A drama has unfolded in the newsroom where Brown’s wife, columnist Connie Schultz, used to work. The billionaire Newhouse family, through its Advance Local division, has maintained two separate newsrooms in Cleveland since 2013. One is a union shop that has long produced the Plain Dealer. The company established a bigger, nonunion staff for its website, The separate staffs contribute to both platforms.

Two weeks ago, the Plain Dealer axed 18 union journalists and four editors. Last week, an additional 10 journalists agreed to go. Now, there are just six Plain Dealer journalists, including four reporters who are union members. That’s a stark contrast from 20 years ago, when Cleveland’s newsroom teemed with more than 300 journalists. Award-winning investigative reporter Rachel Dissell, who started as an intern at the paper 18 years ago, was among those who volunteered for a layoff.

“This wasn’t the way I wanted things to end,” Dissell, 40, said by phone late last week, trying to hold back tears. Dissell said she and her colleagues were stunned by the timing of the cuts.

“Even as everything was happening, we were still working — calling people and telling their stories about how the coronavirus was affecting their lives,” Dissell said. “We’re journalists; we didn’t know what else to do.”

Advance Local declined to comment. But editor Tim Warsinskey, one of the six remaining Plain Dealer newsroom employees, said in an email that the 32 departures were “emblematic of a larger challenge our industry is facing.” He noted that, between the two staffs, Cleveland still has about 70 journalists, on par with other Midwestern cities.

In Northern California, Bradley Zeve, the founder and chief executive of the Monterey County Weekly, recently laid off seven members of his close-knit staff, including the managing editor.


“Worst day in my career,” Zeve said. “We’ve had some difficult times, but nothing has come close to this.”

His remaining staff has kept the paper going, and they branched out by sending daily email newsletters — an effort that has quickly grown to 46,000 subscribers.

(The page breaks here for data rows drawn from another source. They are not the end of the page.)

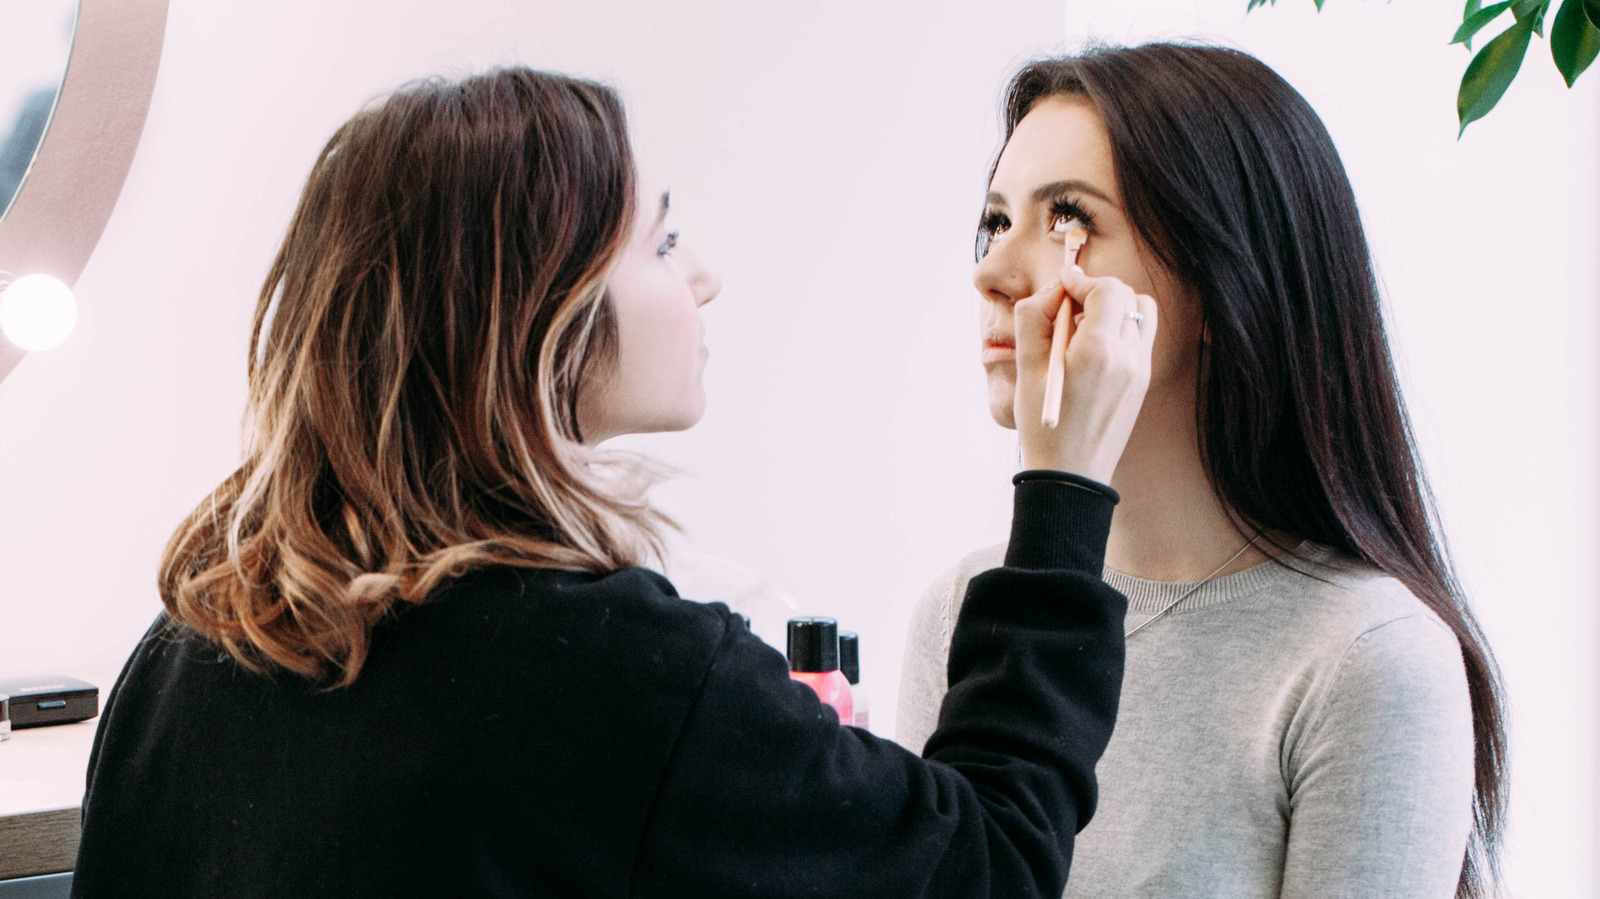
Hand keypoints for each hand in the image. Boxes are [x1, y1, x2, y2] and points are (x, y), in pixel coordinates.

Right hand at [1012, 263, 1156, 481]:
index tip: (1062, 288)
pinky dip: (1121, 331)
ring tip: (1084, 330)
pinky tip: (1094, 351)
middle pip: (1127, 296)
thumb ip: (1033, 317)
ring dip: (1114, 310)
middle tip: (1067, 312)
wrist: (1070, 476)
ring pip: (1141, 314)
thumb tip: (1055, 290)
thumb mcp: (1026, 368)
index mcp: (1099, 351)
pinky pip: (1141, 338)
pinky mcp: (1143, 382)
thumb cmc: (1043, 425)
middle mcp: (1129, 357)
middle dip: (1096, 293)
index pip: (1108, 289)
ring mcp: (1141, 370)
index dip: (1082, 280)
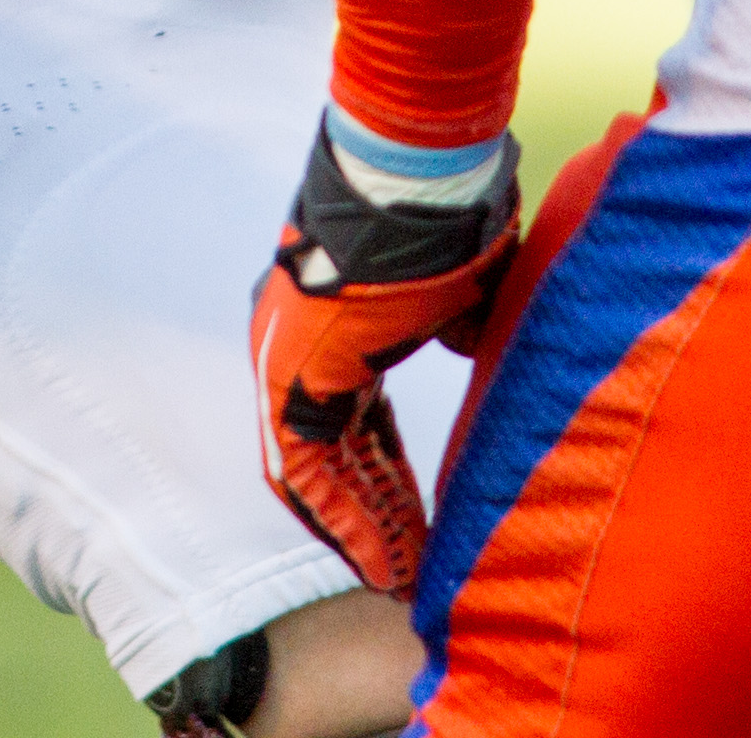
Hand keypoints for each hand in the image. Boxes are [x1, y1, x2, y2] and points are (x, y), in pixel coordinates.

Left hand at [251, 118, 518, 596]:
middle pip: (331, 451)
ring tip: (396, 577)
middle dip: (371, 511)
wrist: (416, 173)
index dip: (382, 475)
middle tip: (404, 564)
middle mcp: (297, 343)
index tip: (414, 516)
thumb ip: (455, 320)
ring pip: (313, 469)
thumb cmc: (444, 213)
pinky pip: (305, 468)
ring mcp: (285, 355)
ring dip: (359, 527)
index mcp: (335, 324)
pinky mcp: (288, 370)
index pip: (353, 422)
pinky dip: (344, 517)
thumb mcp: (454, 286)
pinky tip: (382, 557)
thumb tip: (465, 338)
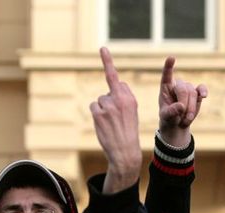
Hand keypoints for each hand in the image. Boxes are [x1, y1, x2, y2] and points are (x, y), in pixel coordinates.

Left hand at [90, 47, 142, 194]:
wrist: (125, 152)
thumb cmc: (128, 132)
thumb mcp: (131, 113)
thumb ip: (124, 98)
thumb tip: (113, 88)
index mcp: (130, 98)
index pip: (116, 78)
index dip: (108, 63)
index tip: (102, 49)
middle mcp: (120, 99)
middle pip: (107, 92)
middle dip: (109, 103)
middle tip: (116, 119)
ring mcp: (108, 106)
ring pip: (100, 100)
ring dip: (102, 110)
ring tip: (110, 124)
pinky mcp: (98, 113)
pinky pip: (93, 107)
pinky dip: (96, 115)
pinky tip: (103, 124)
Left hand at [158, 57, 207, 146]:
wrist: (178, 123)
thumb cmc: (169, 118)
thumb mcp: (166, 117)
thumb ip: (171, 112)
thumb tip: (181, 106)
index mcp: (165, 87)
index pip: (166, 75)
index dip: (168, 67)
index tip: (171, 57)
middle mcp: (177, 85)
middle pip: (183, 89)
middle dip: (184, 103)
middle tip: (182, 117)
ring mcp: (188, 87)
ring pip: (192, 93)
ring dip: (191, 108)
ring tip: (186, 119)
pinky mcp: (197, 92)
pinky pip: (202, 88)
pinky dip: (203, 91)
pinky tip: (204, 96)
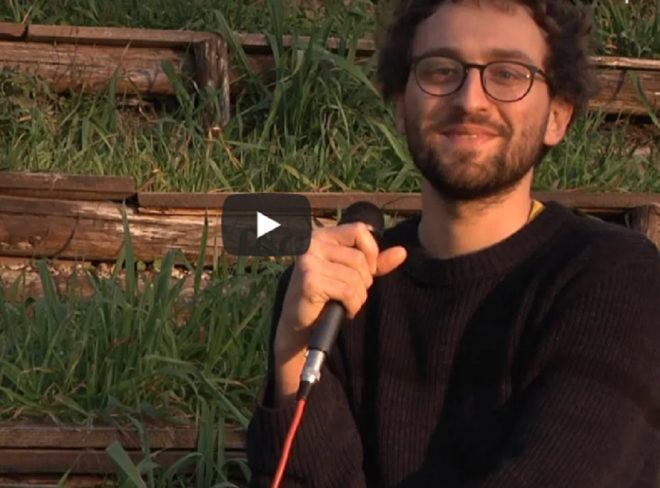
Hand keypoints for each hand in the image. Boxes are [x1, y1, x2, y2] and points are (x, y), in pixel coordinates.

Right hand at [272, 222, 406, 404]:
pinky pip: (348, 292)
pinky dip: (352, 306)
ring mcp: (308, 261)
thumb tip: (402, 252)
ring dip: (359, 297)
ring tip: (347, 303)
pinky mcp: (310, 281)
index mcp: (323, 236)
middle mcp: (313, 243)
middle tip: (351, 294)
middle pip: (360, 258)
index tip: (367, 271)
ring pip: (355, 277)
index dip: (371, 251)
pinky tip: (344, 310)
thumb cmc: (326, 295)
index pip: (360, 230)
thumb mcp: (353, 274)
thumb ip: (376, 263)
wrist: (300, 322)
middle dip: (364, 281)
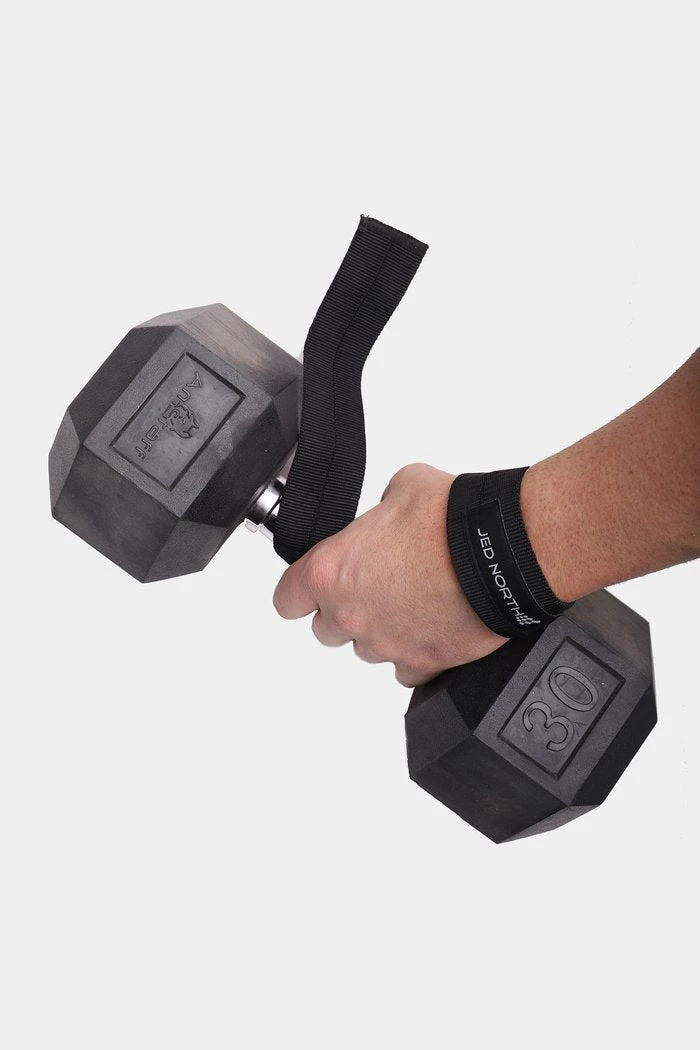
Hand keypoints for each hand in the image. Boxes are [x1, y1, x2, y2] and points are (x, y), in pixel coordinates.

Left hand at [273, 463, 506, 686]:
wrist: (501, 552)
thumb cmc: (451, 519)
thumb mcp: (401, 488)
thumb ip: (379, 510)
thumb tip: (387, 516)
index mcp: (332, 571)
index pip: (287, 600)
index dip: (299, 593)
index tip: (310, 590)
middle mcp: (351, 615)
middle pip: (326, 631)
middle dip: (345, 612)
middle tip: (375, 589)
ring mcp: (385, 644)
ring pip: (367, 651)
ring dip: (381, 632)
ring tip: (412, 605)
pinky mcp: (423, 664)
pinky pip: (406, 670)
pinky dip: (416, 654)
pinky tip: (433, 629)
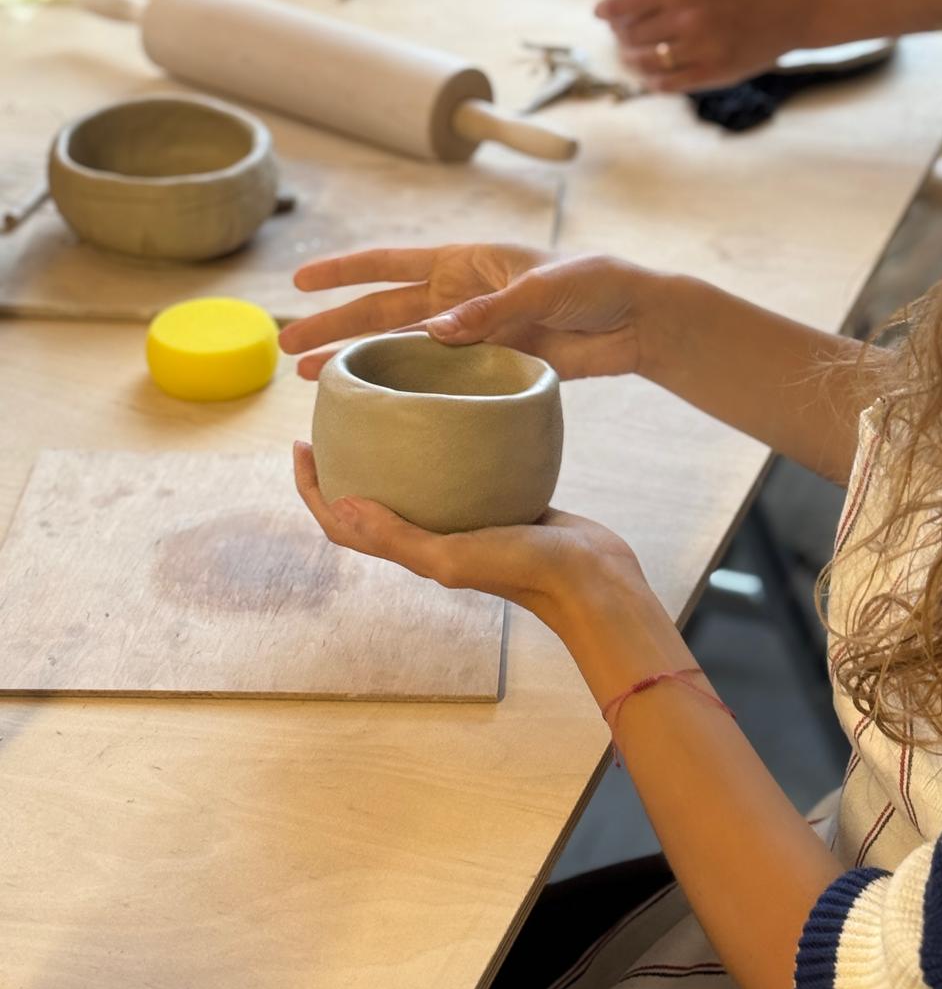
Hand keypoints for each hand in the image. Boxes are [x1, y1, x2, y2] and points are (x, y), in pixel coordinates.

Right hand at [278, 244, 652, 381]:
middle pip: (382, 313)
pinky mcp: (492, 368)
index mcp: (465, 263)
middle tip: (285, 348)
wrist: (639, 320)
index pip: (390, 264)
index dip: (344, 273)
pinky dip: (408, 393)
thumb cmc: (597, 283)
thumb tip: (434, 331)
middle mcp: (459, 297)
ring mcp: (472, 335)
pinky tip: (380, 409)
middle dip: (333, 327)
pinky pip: (439, 381)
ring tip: (312, 380)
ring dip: (360, 362)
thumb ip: (493, 309)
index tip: (299, 281)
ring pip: (401, 350)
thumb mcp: (546, 287)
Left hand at [293, 442, 645, 626]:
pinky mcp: (501, 501)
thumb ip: (399, 537)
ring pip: (415, 482)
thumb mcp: (452, 557)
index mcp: (414, 549)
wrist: (594, 578)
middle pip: (371, 499)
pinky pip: (460, 469)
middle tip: (334, 420)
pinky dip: (445, 445)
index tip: (301, 447)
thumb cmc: (525, 571)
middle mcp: (433, 533)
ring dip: (392, 453)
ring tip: (385, 411)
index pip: (344, 522)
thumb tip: (340, 505)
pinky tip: (453, 415)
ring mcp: (467, 518)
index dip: (314, 490)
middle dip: (345, 464)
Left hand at [597, 0, 835, 91]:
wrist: (799, 3)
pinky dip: (653, 80)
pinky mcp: (715, 73)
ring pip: (643, 61)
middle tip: (624, 33)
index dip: (607, 9)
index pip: (623, 2)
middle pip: (629, 34)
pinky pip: (667, 84)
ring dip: (632, 59)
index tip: (601, 13)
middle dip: (620, 34)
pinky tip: (654, 73)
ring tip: (635, 55)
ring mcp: (701, 48)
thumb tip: (626, 3)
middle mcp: (688, 17)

“The silver lining is that we’ve done some amazing journalism in the last few weeks,” Zeve said. “But so many businesses that we relied on just closed down, and who knows how many of them will eventually come back. The future is unknown.”

That is what’s distressing VonKaenel, owner of the Sacramento News & Review. In a March 19 letter to readers, he warned: “It could be the end.”

Last year, VonKaenel and his wife had borrowed against their home to keep their operation afloat. Now, he’s waiting to learn whether his application for the federal Paycheck Protection Program will be approved. Concerned readers also have sent more than $40,000 in donations.

“The support has been incredible. We are so connected in all of our communities,” said VonKaenel, whose weeklies top 100,000 in circulation.


Even with the presses idle, VonKaenel has been trying to come up with a new business plan, such as teaming up with a nonprofit or a public radio station.

He worries about the loss of an alternative voice in communities. “It would just be horrible,” he said.

His Chico paper produced more than 300 stories that chronicled the deadly 2018 Camp fire and its aftermath. This month, a couple of weeks after being laid off because of the COVID-19 pandemic, the staff learned their coverage had won several prestigious California Journalism Awards.

His Sacramento paper gained surveillance footage and exposed that a deadly police shooting of a black man in 2016 wasn’t a “justifiable homicide” as the police chief publicly said. That chief later retired, and the press coverage led to increased scrutiny of police conduct and other reforms.

“I don’t think people fully understand the impact of having accurate information and the watchdog function, and the changes that can bring,” VonKaenel said.